Massachusetts adopted the single-factor formula taxing sales only in 1995. Between then and 2004, Mazerov tracked manufacturing job growth and retention in the five states that used this tax formula.
According to Mazerov, although virtually every state in the U.S. lost manufacturing jobs during that time, three single-factor states -– Iowa, Texas and Nebraska -– did better than average in job retention. One state matched the national median, and one state, Massachusetts, did very badly. "Massachusetts suffered the fifth steepest decline in manufacturing jobs of all 50 states," Mazerov says, adding that his findings might be "weak evidence" for proponents of single-sales-factor taxation.
But if you look at a longer time period and a larger sample of states, the evidence points toward a different conclusion. Mazerov did another study in which he tracked manufacturing job growth and retention for the eight states that had single-sales-factor apportionment in place from December 2001 to December 2004. "In the more recent period, five of the eight single-sales-factor states have done worse than the average state in manufacturing job retention," he says.
Which states were the manufacturing-job winners between 1995 and 2004? According to Mazerov's findings, "The three states that had the best manufacturing-job growth over that period still use the equally weighted three-factor formula."
Over the '95 to '04 time period, Mazerov also looked at how single-factor states fared in attracting large plants. Three of the five states with single-factor tax formulas failed to attract a single large plant, which Mazerov defines as one costing $700 million or more.
And what about Intel? Does it really place plants where tax codes reward in-state payroll and property investments?
Mazerov looked at all Intel's major plant location decisions between 1990 and 2004. He found that even though two states, Iowa and Missouri, had single-factor formulas in place for the entire time, Intel had put eight-and-half times more investment in non-single-factor states.

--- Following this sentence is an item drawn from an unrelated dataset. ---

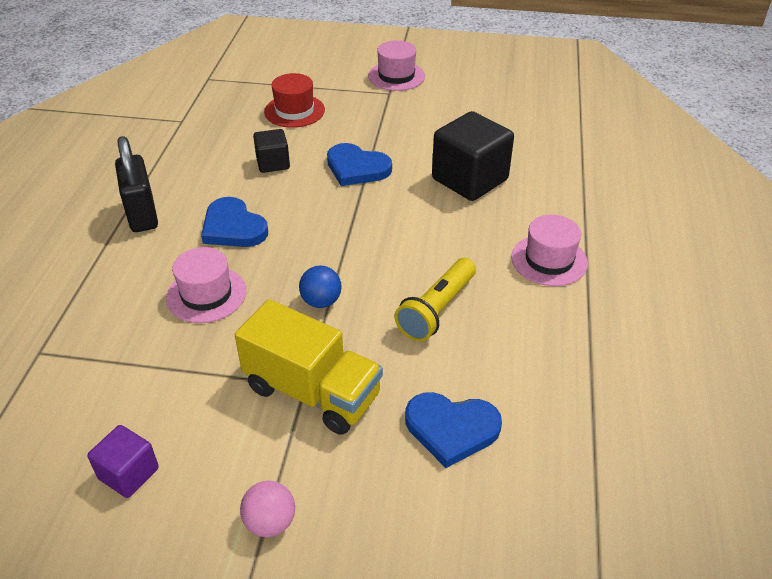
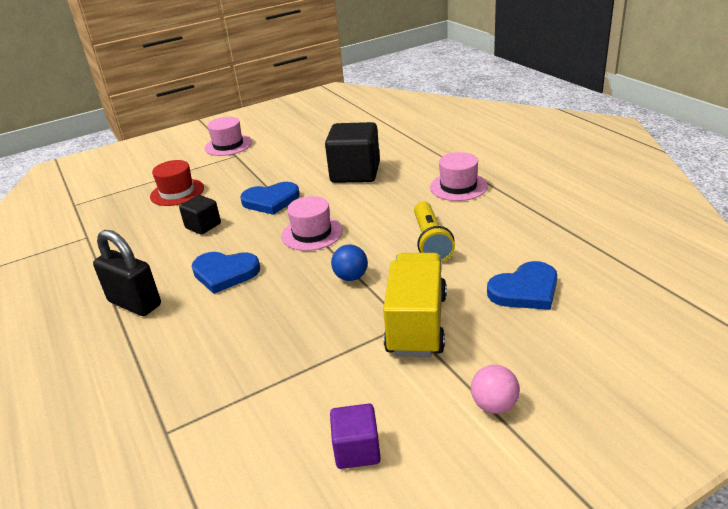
camera: 35 degrees left, 10 degrees down
(206, 294) = (260, 318): pink hat -> pink hat (312, 233)
(312, 392) = (416, 324): yellow truck -> yellow truck turned 75 degrees counterclockwise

According to the Arizona Republic, the state's "Department of Revenue calculated that the change would cost state coffers $90 million to $100 million when fully implemented in 2010." On balance, however, that figure doesn't include business development gains that may be spurred on by the change in tax policy.
Even if the policy change does inspire new business investment, Edmiston points out that corporate income taxes were originally designed to be "benefit taxes." That is, the state levies taxes to pay for services that benefit the corporation, such as roads to the factory and education for factory workers. "You want to tax the business in proportion to the benefit it receives from government services," he says. "That's efficient from an economist's point of view."

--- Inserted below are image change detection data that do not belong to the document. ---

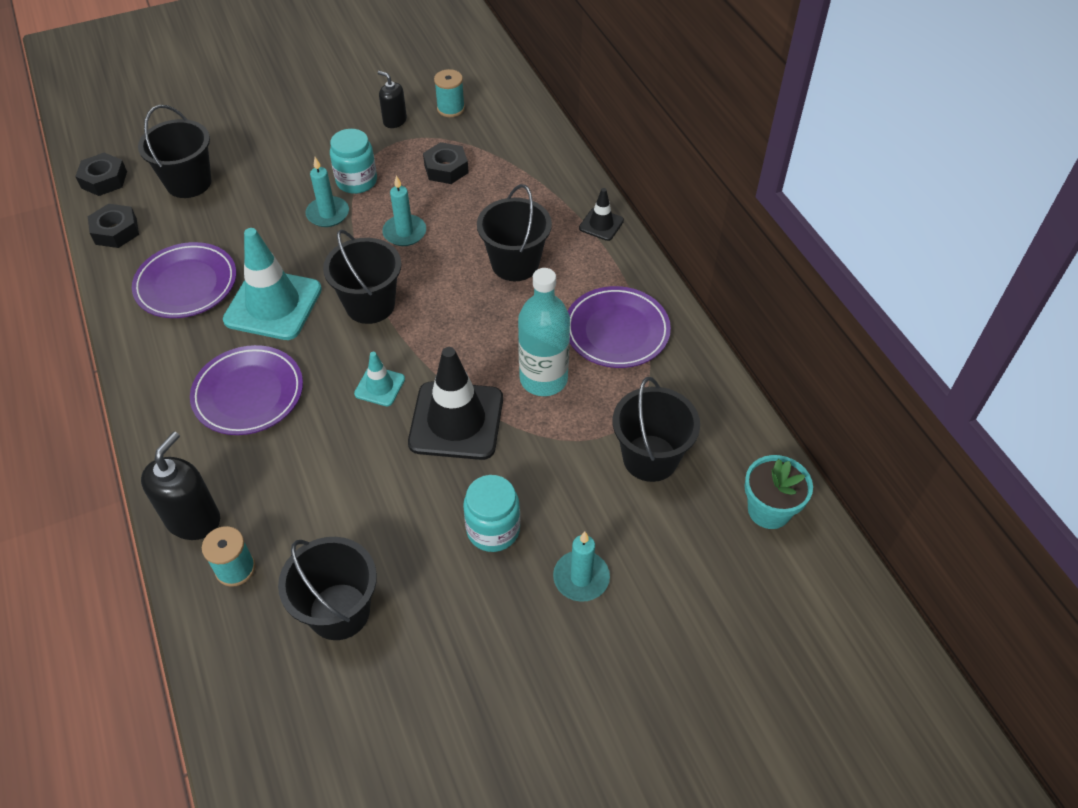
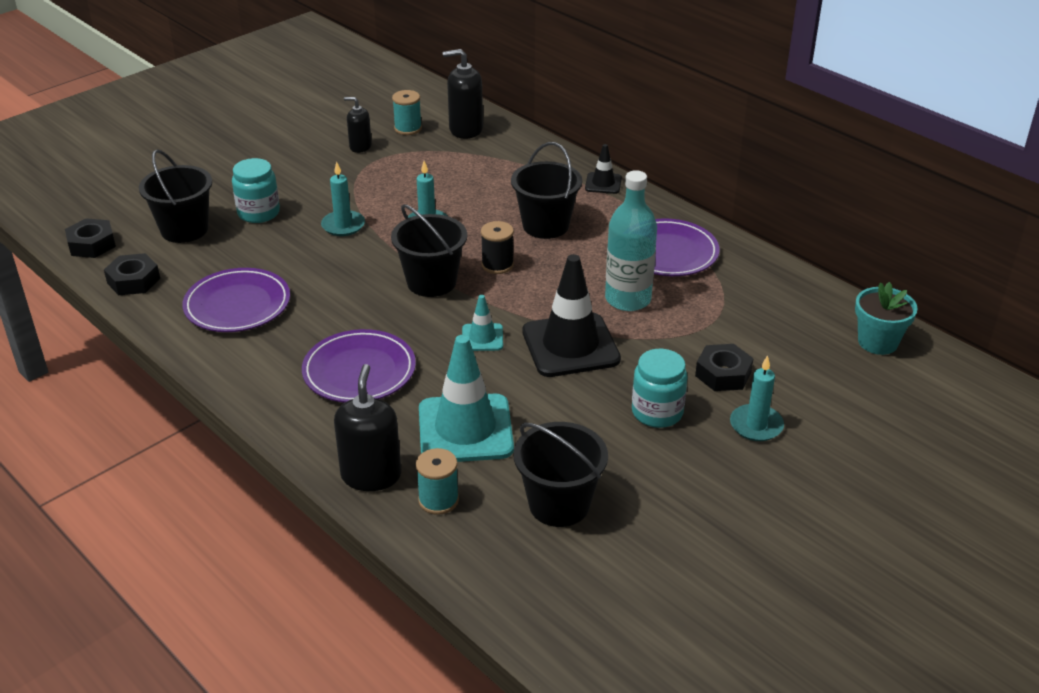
camera: 20 degrees left, 15 degrees down
(273, 305) = (337, 302): turquoise traffic cone -> turquoise traffic cone (465, 429)
(356, 181) = (354, 196): turquoise jar -> turquoise jar (258, 213)
(442, 301) = (497, 265): none -> black spool
(446, 168) = (434, 172): black nut -> black nut (723, 374)
(504, 122) = (465, 129): none -> black soap dispenser
(650, 458) = (757, 331): black bucket -> none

By lowering tax liability for property and payroll, the state moves away from taxing companies relative to the benefits they receive, Edmiston says. "It's no longer a benefit tax system," he maintains.
So why do policymakers adopt these policies? Edmiston understands the state lawmakers' point of view. States do this to "level the playing field" with other states competing for corporate investments, he says.
Competition may be the name of the game in business, but Gupta points out that when governments compete with each other, it's not the same as business competition.
"When businesses compete with each other you get efficiencies that come out of the whole system," he says. When states compete for business with tax formulas, you can get less money coming in to pay for the government services corporations use.
"In this type of competition, everybody loses," Gupta says.